La cancel culture alla bolognese che offende pure i partigiani
Bocciato in storia, e anche in antifascismo. Non è andata benissimo al sindaco di Bologna Matteo Lepore, l’alzata di ingegno su patrioti e partigiani.
Voleva fare un dispetto alla destra, e si è ritrovato protagonista di una figuraccia, anche agli occhi di diversi dirigenti e militanti Anpi – i meno settari – che storcono la bocca imbarazzati, od offesi. Come si può cancellare la parola patrioti? Come si può rimuovere così, con un colpo di spugna, un sostantivo così carico di significati e prestigio prima nel Risorgimento e poi con la Resistenza?
Eppure il primo cittadino del rosso capoluogo emiliano, questo si era messo in testa: sradicarlo dall’uso comune. Per ragioni di mera politica, perché la parola patrioti è molto cara alla presidente del consiglio Giorgia Meloni, e a al suo partito, che l’ha fatta propria. Era il dicembre 2021 quando la leader di FdI, non ancora premier, declinava la sua linea sulle imminenti elezione per il Quirinale. «Non accetteremo compromessi, vogliamo un patriota» disse facendo chiaramente riferimento a una figura che avesse a cuore gli interessi nazionali. Da allora quest’espressione è stata sempre più usata. Troppo per la sinistra bolognese, che ha deciso di rimuoverla, letteralmente, dalla toponomastica. La giunta ha infatti adottato una delibera, per uniformare i «titoli» di coloro che 80 anni fa hanno lottato per la Liberazione, facendo in modo che sotto il loro nome comparisse solo la definizione di partigiano. Da un’ottantina di vie, quindi, sparirebbe definizione di «patriota» o «patriota del secondo risorgimento». «I cittadini erano confusi, abbiamo deciso di uniformare», si sono giustificati a Palazzo d’Accursio.
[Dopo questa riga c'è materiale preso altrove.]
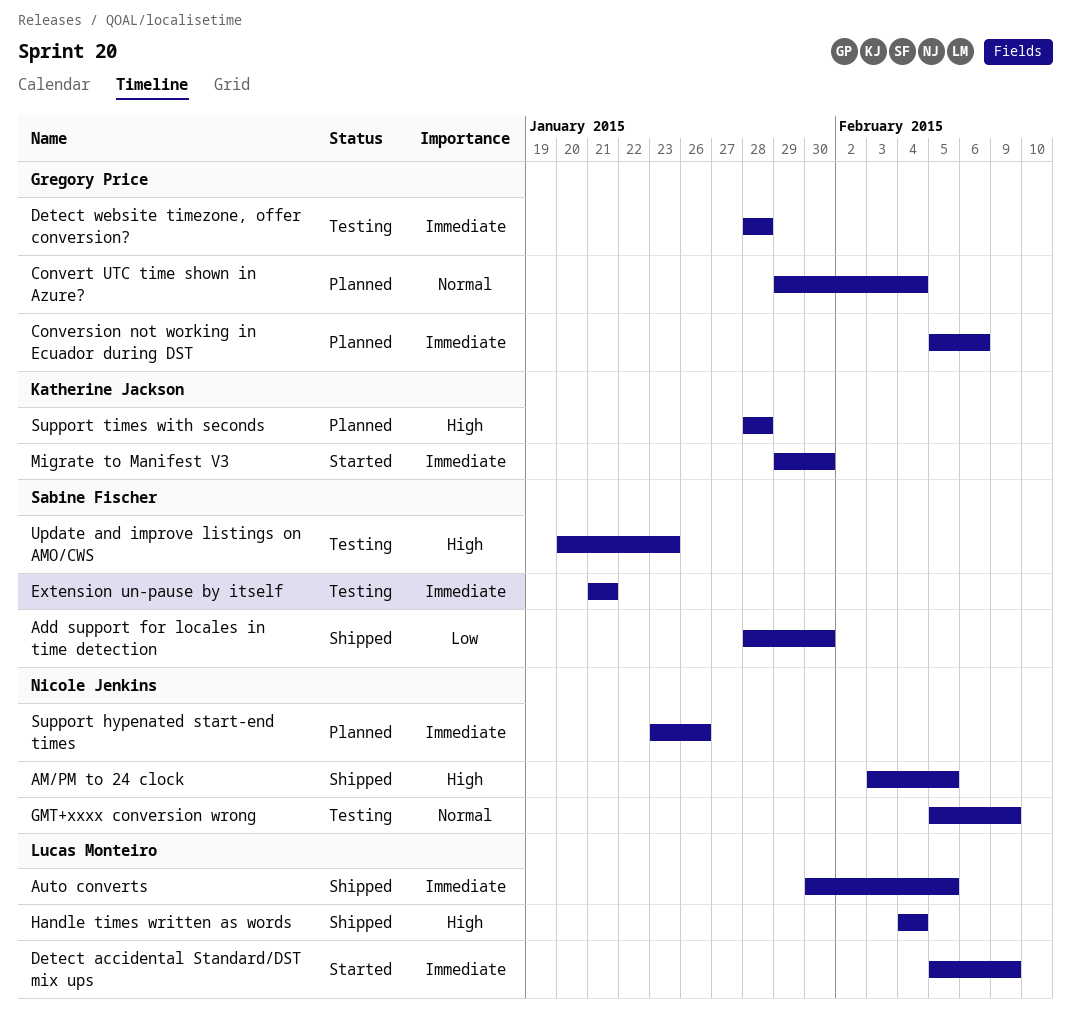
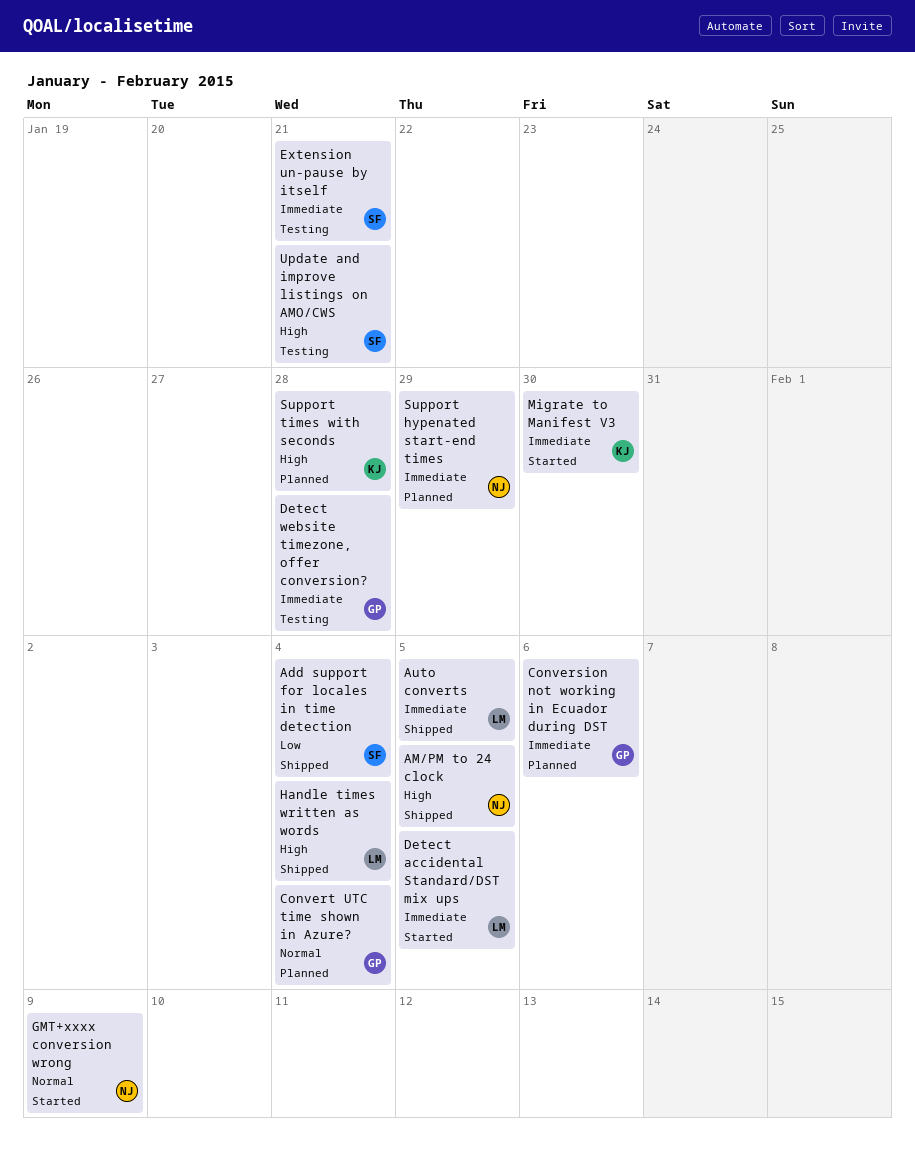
Add support for locales in time detection, due: Jan 30 -> Feb 4
Detect accidental Standard/DST mix ups, due: Feb 9 -> Feb 5
GMT+xxxx conversion wrong, status: Testing -> Started
Support hypenated start-end times, due: Jan 26 -> Jan 29
Update and improve listings on AMO/CWS, due: Jan 23 -> Jan 21

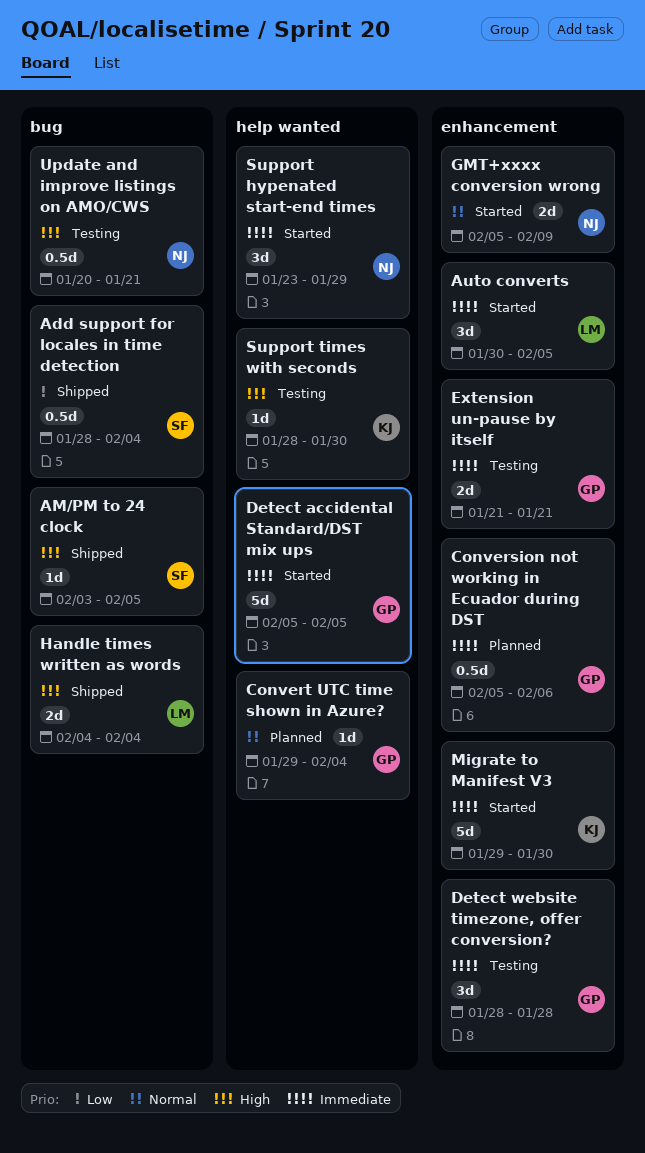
AM/PM to 24 clock, owner: NJ -> SF
Auto converts, status: Shipped -> Started
Detect accidental Standard/DST mix ups, owner: LM -> GP
Extension un-pause by itself, owner: SF -> GP
Support hypenated start-end times, status: Planned -> Started
Support times with seconds, status: Planned -> Testing
Support times with seconds, due: Jan 28 -> Jan 30
Update and improve listings on AMO/CWS, owner: SF -> NJ

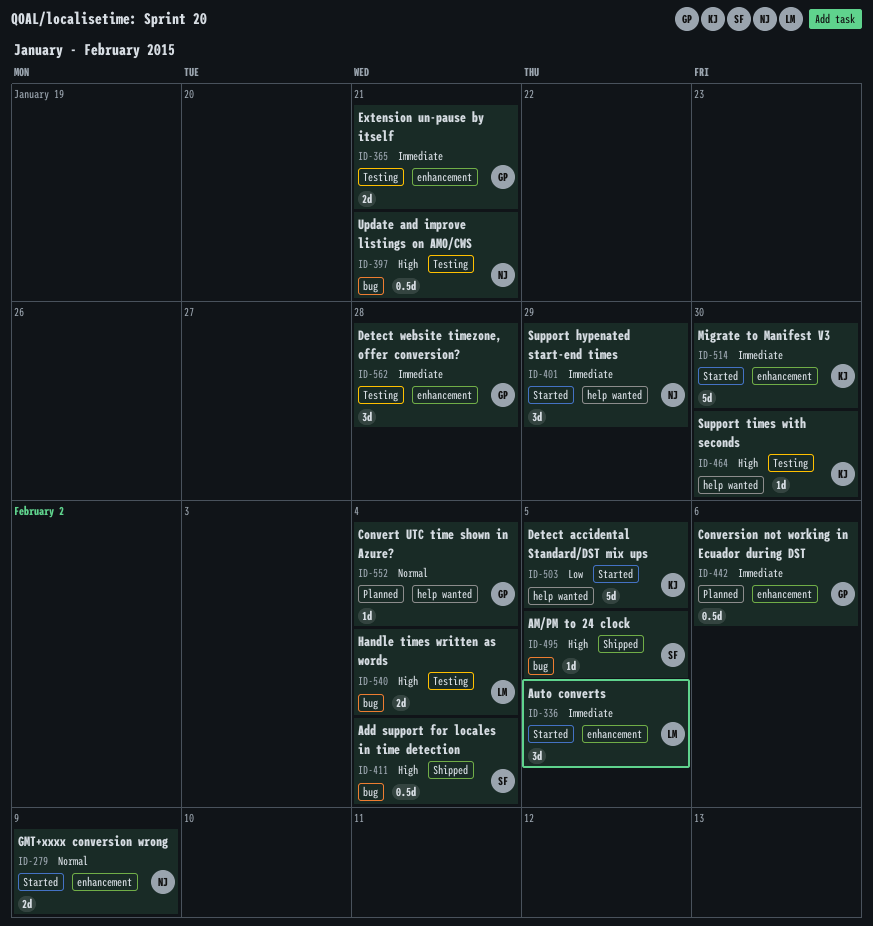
Add support for locales in time detection, priority: Low -> High
Detect accidental Standard/DST mix ups, owner: GP -> KJ
Detect accidental Standard/DST mix ups, priority: Immediate -> Low
Handle times written as words, status: Shipped -> Testing

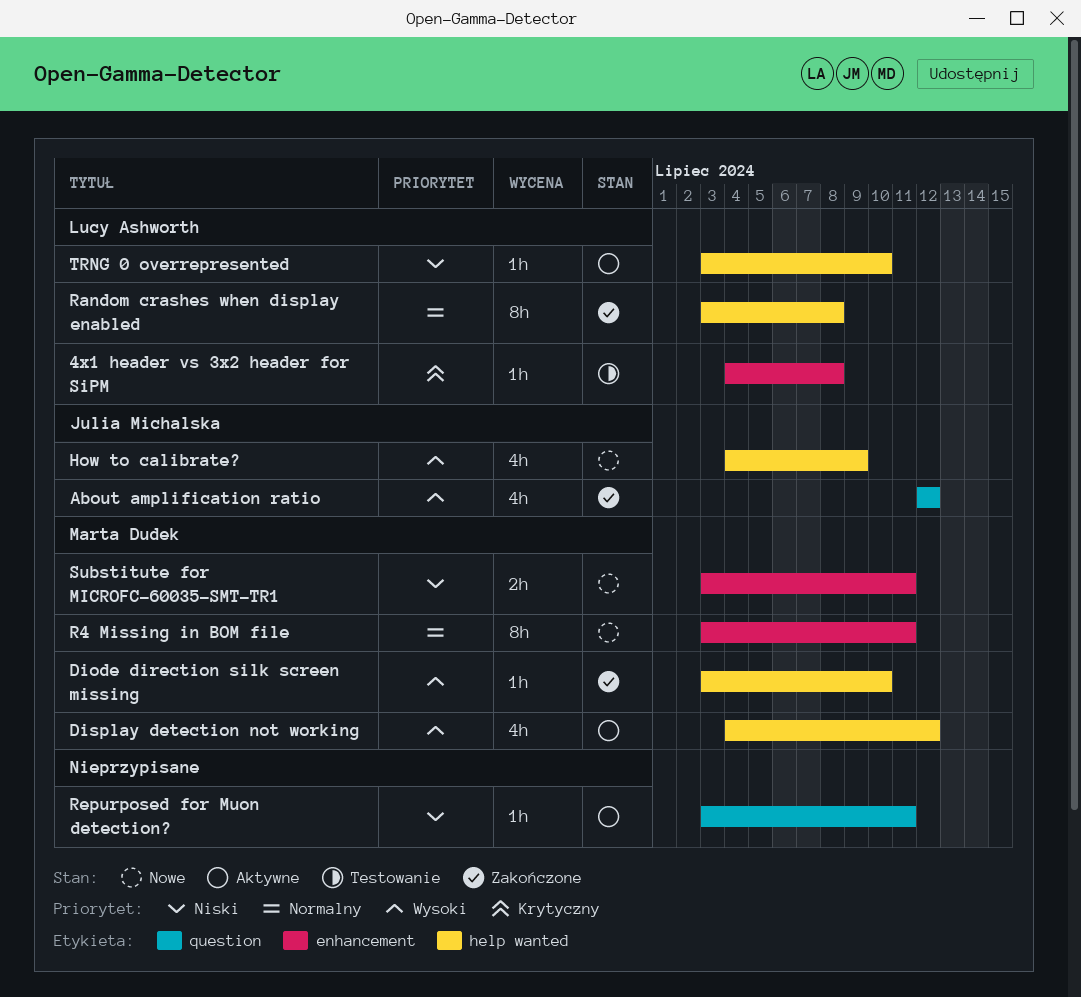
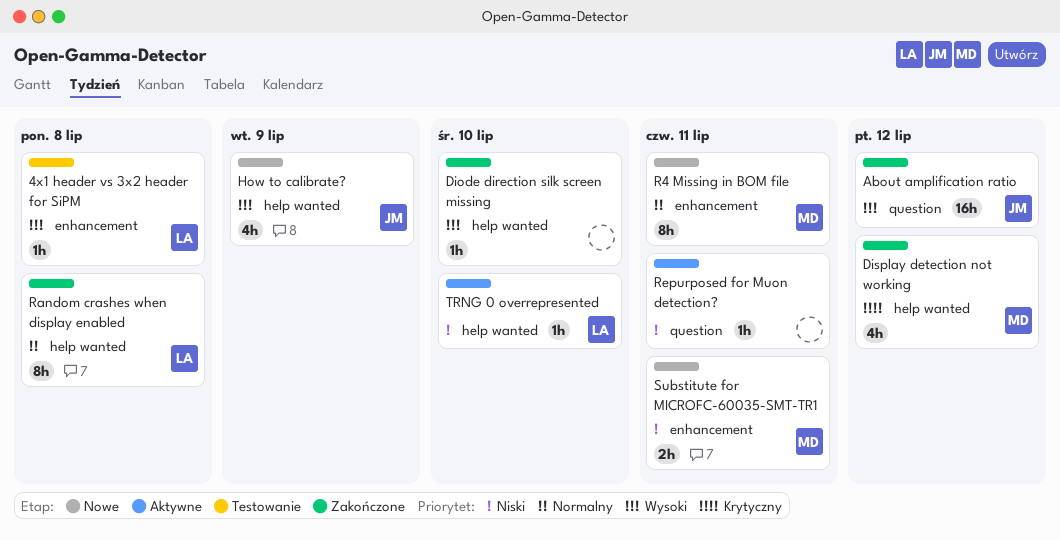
4x1 header vs 3x2 header for SiPM, priority: Krytyczny -> Wysoki
About amplification ratio, estimate: 4h -> 16h
Diode direction silk screen missing, owner: Marta Dudek -> none
Display detection not working, status: Aktywne -> Zakończone
Display detection not working, priority: Wysoki -> Krytyczny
Eppure la storia parla chiaro: i resistenti erano definiti, e si definivano, anche patrioti. Molti ricordano i canti partigiani che citano «la patria nostra». E la Fiap – erede della tradizione azionista della Resistenza – ha condiviso un’immagine eloquente, quella della testata «Patrioti»: «A Bologna viene rimossa la parola patrioti dalla toponomastica» si legge nel post della Federazione, che fa notare: «Il periodico clandestino delle brigate Giustizia e Libertà, curato da Enzo Biagi, si chiamava Patrioti». E anche in casa Anpi (quindi tendenza comunista), il periodico, un tempo cartaceo e oggi on line, si chiama «Patria indipendente». E nella tessera Anpi, le tre categorie di iscrizione sono «partigiano», «antifascista» e «patriota» appunto, spesso usato per chi non aveva la divisa. Chissà se gli zelanti amministratori di Bologna ne sanno qualcosa.